41. Unbeknownst to Plaintiff Janet Jenkins, in 2009 Victoria Zodhiates (now Hyden) was an employee of Response Unlimited, Inc., and also a “student worker” at Liberty University School of Law. On information and belief, Victoria Zodhiates sent an email during this time period to her co-workers at the law school requesting donations for supplies to send to Lisa Miller to enable her to remain outside the country. Lisa Miller’s attorney, Matthew Staver was the Dean of the Law School and Ms. Zodhiates’s boss. Matthew Staver and Philip Zodhiates were also personal acquaintances at this time. On September 20, 2009, both Philip Zodhiates and Victoria Hyden called Lisa Miller’s father, Terry Miller in Tennessee to assist in arranging her and Isabella’s transportation from a Walmart parking lot in Lynchburg, Virginia, to Waynesboro, Virginia, from whence they would depart for Canada and Nicaragua the next day.

42. In early November, 2009, elders of the Thomas Road Baptist Church packed up the personal belongings of Lisa Miller in two bags. These bags were picked up from Lynchburg, Virginia by Philip Zodhiates who arranged to have the bags transported to Nicaragua by sending them with his son’s school teacher who was taking some children on a mission trip to Managua. Philip Zodhiates arranged for the teacher, John Collmus, to deliver the bags at the airport to Timothy Miller.

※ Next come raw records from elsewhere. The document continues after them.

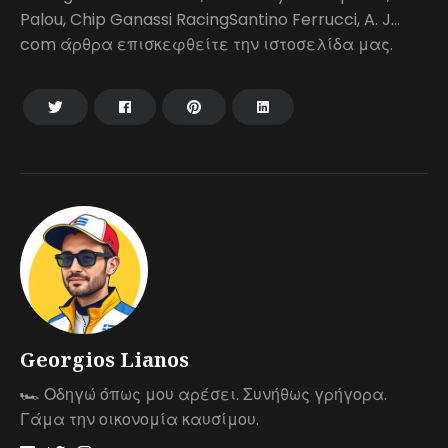
Palou, Chip Ganassi RacingSantino Ferrucci, A. J…
com άρθρα επισκεφθείτε την ιστοσελίδα μας.
Georgios Lianos
🏎 Οδηγώ όπως μου αρέσει. Συνήθως γρήγορα.
Γάμα την οικονομία καυσίμου.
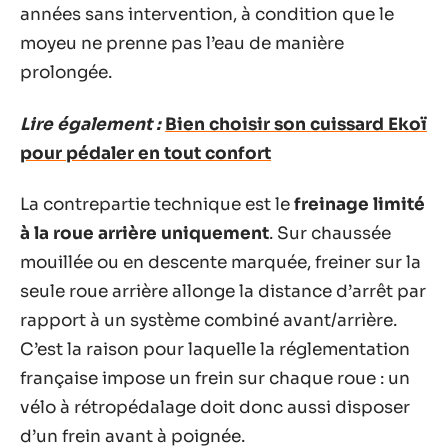
années sans intervention, à condition que le
moyeu ne prenne pas l’eau de manière
prolongée.
Lire également :
Bien choisir son cuissard Ekoï
pour pédaler en tout confort
La contrepartie technique est le
freinage limité
à la roue arrière uniquement
. Sur chaussée
mouillée ou en descente marquée, freiner sur la
seule roue arrière allonge la distance d’arrêt par
rapport à un système combiné avant/arrière.
C’est la raison pour laquelle la réglementation
française impose un frein sur chaque roue : un
vélo à rétropédalage doit donc aussi disposer
d’un frein avant à poignée.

The bags also contained some supplies for Lisa Miller, such as peanut butter. –

53. In May of 2010, Philip Zodhiates contacted Kenneth Miller purportedly to arrange the purchase of hydrangea plants from Millmont Greenhouses, Inc., for his daughter Victoria’s wedding. As stated above, Kenneth Miller was an employee of Millmont at that time. Upon information and belief, this transaction with Mr. Zodhiates was never recorded in the normal course of business, but instead, was fraudulently transferred through a payroll account into a check to Andrew Yoder, for $500. Andrew Yoder was never an employee of Millmont Greenhouses, Inc. On August 10, 2012, Andrew Yoder testified under oath that he received a check to cash from Kenneth Miller to enable him to bring cash to Nicaragua to transfer to Timothy Miller. Yoder testified that he believed this cash was related to Lisa Miller.

Zodhiates’ company is also closely tied to Nativist and anti-Semitic groups. Author David Neiwert described how Response Unlimited worked with anti-immigrant “Minutemen” groups in his book And Hell Followed With Her:

Headed up by Diener’s Phil Sheldon and a man named Philip Zodhiates, Response Unlimited makes its money by brokering mailing lists—hundreds of them, gleaned from right-wing organizations and political campaigns, and made available to fundraisers and organizers who can select a list of thousands of names based on their specific interests. Besides the [Minutemen Civil Defense Corps] and readers of the conservative Weekly Standard, among the lists offered by RU is one culled from readers of the notoriously anti-Semitic weekly the Spotlight.

The Southern Poverty Law Center adds that even after Spotlight closed down, Zodhiates maintained ties with its successor:

Response Unlimited, based in Waynesboro, Va., and headed by Christian Right activist Philip Zodhiates, charges $100 for the rental of every 1,000 names of subscribers to the now-defunct Spotlight newspaper. Founded by veteran anti-Semite Willis Carto, The Spotlight carried anti-Zionist, anti-Semitic and wildly conspiracist articles interspersed with ads for Klan, neo-Nazi and related hate groups.

Zodhiates also peddles lists of subscribers to the American Free Press, which replaced The Spotlight when that tabloid was shut down amid legal and financial troubles surrounding Carto. The Free Press began immediately after The Spotlight fizzled in 2001 and picked up many of its predecessor paper’s propagandists. Today, the Free Press carries stories on Zionism, secret “New World Order” conspiracies, American Jews and Israel. Mixed in are advertisements for outfits like Pete Peter’s Scriptures for America and Kingdom Identity Ministries — practitioners of Christian Identity, a theology that claims that Jews are the literal descendants of Satan.